Когда пришло то, посеявшее раздор письмо, то адрес на нем выглядел следующим образом: «Дж…[7] неразборчиво… Леннокс», и его вскрыла Юлия. Увидев, что послание предназначается Джонни («Уважаемый товарищ Джонни Леннокс»), и прочитав первое предложение («Обращаюсь к Вам с просьбой помочь мне открыть людям правду»), она прочитала все письмо, потом перечитала его еще раз и, приведя мысли в порядок, позвонила сыну.
— У меня в руках письмо из Израиля от человека по имени Рубен Сакс. Оно адресовано тебе.
— Хороший парень, — сказал Джонни. — Он неизменно придерживается прогрессивной позиции неприсоединившегося марксиста и ратует за мирные отношения с Советским Союзом.
— Ну, как бы там ни было, этот Сакс просит тебя созвать всех друзей и знакомых, чтобы они послушали о его впечатлениях от чехословацкой тюрьмы.
— Должно быть, он попал туда не просто так.
— Его арестовали как сионистского шпиона, подосланного американским империализмом. — Джонни молчал. — Его продержали четыре года, пытали, жестко с ним обращались и наконец выпустили… Я буду тебе благодарна, если ты не станешь говорить сейчас, что ошибки случаются, и произносить тому подобные сентенции.
— Чего ты от меня хочешь, Мутти?
— По-моему, ты должен сделать то, о чем тебя просят. Он пишет, что считает необходимым открыть людям глаза и рассказать о методах, которые использует Советский Союз. Только прошу тебя, не говори, что этот Рубен Сакс — провокатор.

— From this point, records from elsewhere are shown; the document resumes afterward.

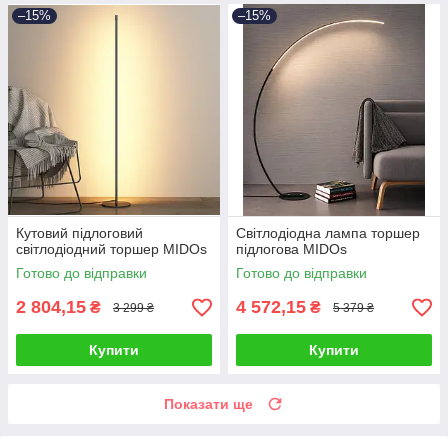
–15%
–15%
Кутовий підлоговий
Світлодіодна лампа торшер
світлодіодний торшер MIDOs
підлогова MIDOs
Готово до відправки
Готово до відправки
2 804,15
4 572,15
₴
₴
3 299 ₴
5 379 ₴
Купити
Купити
Показати ще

— Боюсь, я не вижу смысла в такой встрече.
— В таком случае я сама соберу людей. Не забывай, Джонни, мне уже довелось познакомиться со многими твоими, с позволения сказать, соратниками, хотя у меня не было ни малейшего на то желания.

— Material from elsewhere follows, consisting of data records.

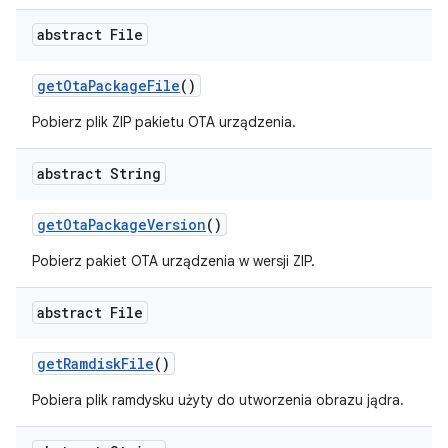
abstract File
get
Ota
Package
File
()
Pobierz plik ZIP pakietu OTA urządzenia.
abstract String
get
Ota
Package
Version
()
Pobierz pakiet OTA urządzenia w wersji ZIP.
abstract File
get
Ramdisk
File
()
Pobiera plik ramdysku użyty do utworzenia obrazu jądra.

— С чего ты взяла, что они придут, если ты их позовешь, Мутти?
— Я всем разошлю копию письма Сакса. Хочешь, я его тебе прочитаю?
— Нет. Я и так отлично знаю, что выдумывают насчет коммунистов.
— Он приезжает в Лондон через две недели, специально ради этого — поговорить с товарищами. И еще он поедет с этой же целью в Париж. Какую дату назначить?
— Какую захочешь.
— Но она должна согласовываться с твоими планами. Вряд ли Рубен Сакс будет доволен, если тебя на встрече не будет.
— Я позвоню тебе, когда определюсь с числом. Но сразу заявляю: я намерен жестко отмежеваться от любой антисоветской пропаганды.
В назначенный вечер большая гостиная выдержала небывалый наплыв гостей. Джонни все-таки позвал некоторых своих коллег и товарищей, а Юлия написала тем людям, которых, по ее мнению, Джонни тоже должен был пригласить, но не пригласил. Тут собрались и те, кто еще состоял в Партии, и те, кто покинул ее после того или иного события: пакта «Молотов — Риббентроп», Берлинского восстания, волнений в Венгрии и Чехословакии, — всего около полусотни человек. Комната была заставлена стульями, и все равно некоторым пришлось стоять вдоль стен. Все собравшиеся называли себя марксистами.